We extract sources in human-written news articles by running llama3.1. You can test locally using Ollama: https://ollama.com/. Follow the link to install the program.

This can be useful for trying things out before we work out compute access.

Run this in your terminal:

`ollama run llama3`

Even llama3 8b is pretty powerful.
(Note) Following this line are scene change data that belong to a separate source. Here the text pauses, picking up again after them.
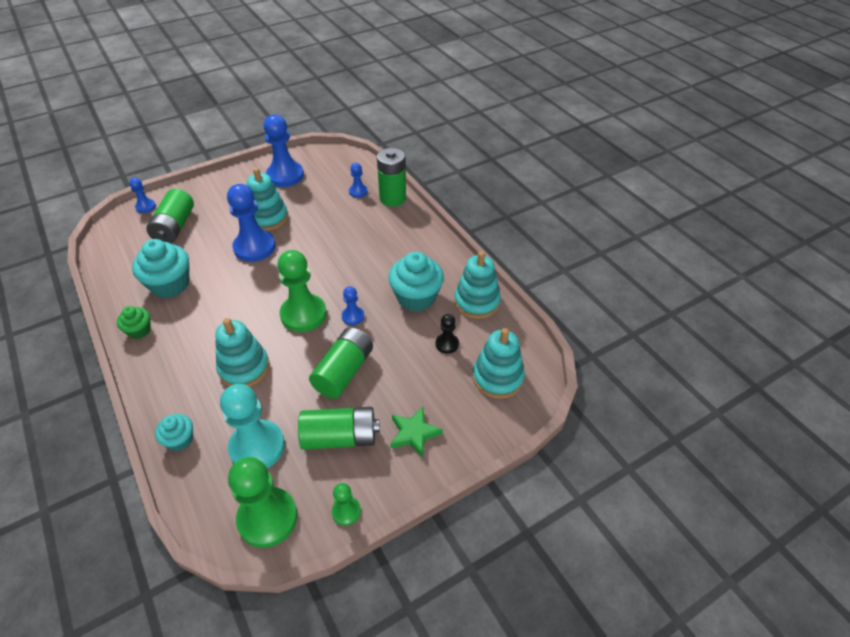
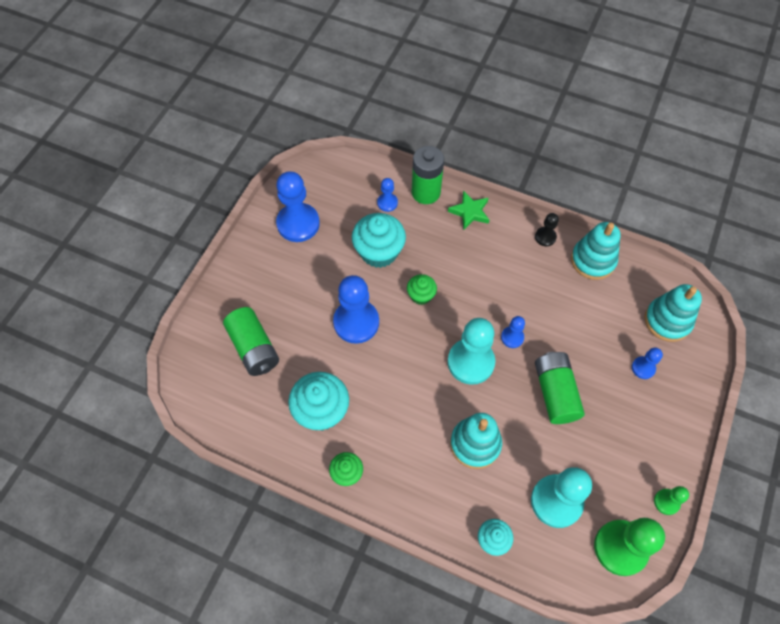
camera: 35 degrees left, 15 degrees up
(145, 207) = (196, 344): blue pawn -> blue pawn (643, 368)
(268, 218) = (334, 282): turquoise stacking toy -> none
(303, 314) = (470, 362): green pawn -> turquoise pawn
(317, 255) = (421, 295): none -> green cupcake
(340, 437) = (607, 449): green battery -> none
(414, 433) = (653, 408): green star -> green star (470, 212)
(416, 297) = (543, 286): turquoise cupcake -> turquoise cupcake (379, 252)
(447, 344) = (606, 315): black pawn -> black pawn (545, 237)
Llama 70b is better, but that may not run on your local computer.

In [111]:
import requests
import pyperclip

In [None]:
pyperclip.copy(doc_str)
pyperclip.copy(json_str)

In [105]:
r = requests.post(
    'http://localhost:11434/api/generate', 
    json = {
        "model": "llama3",
        "prompt":f"""
            Here is a news article, with each sentence annotated according to the source of it's information:
            ```
            {json_str}
            ```

            Please summarize each of our source annotations. Tell me in one paragraph per source: (1) who the source is (2) what informational content they provide to the article. 
            Only rely on the annotations I have provided, don't identify additional sources.
        """,
        "stream": False
})

In [106]:
print(r.json()['response'])

**Socrata Foundation**: The Socrata Foundation is a 501(c)(3) organization that provides information about its philanthropic philosophy and mission. They describe their support for unique organizations that lack resources or financial means to fulfill their data-driven missions. They also mention the importance of open data in removing barriers to social justice and economic progress.

**Robert Runge**: Robert Runge, a member of Socrata's Board of Directors, provides additional context about the Socrata Foundation's purpose and how it bridges the gap between publicly funded open data projects and underfunded or unfunded opportunities.

**Mike Duggan**: Detroit Mayor Mike Duggan shares his perspective on why he turned to data-driven government in Detroit. He highlights the importance of transparency, accountability, and fact-based decision-making enabled by open data. He also explains how the Socrata Foundation helped Detroit gain access to the necessary technology and infrastructure.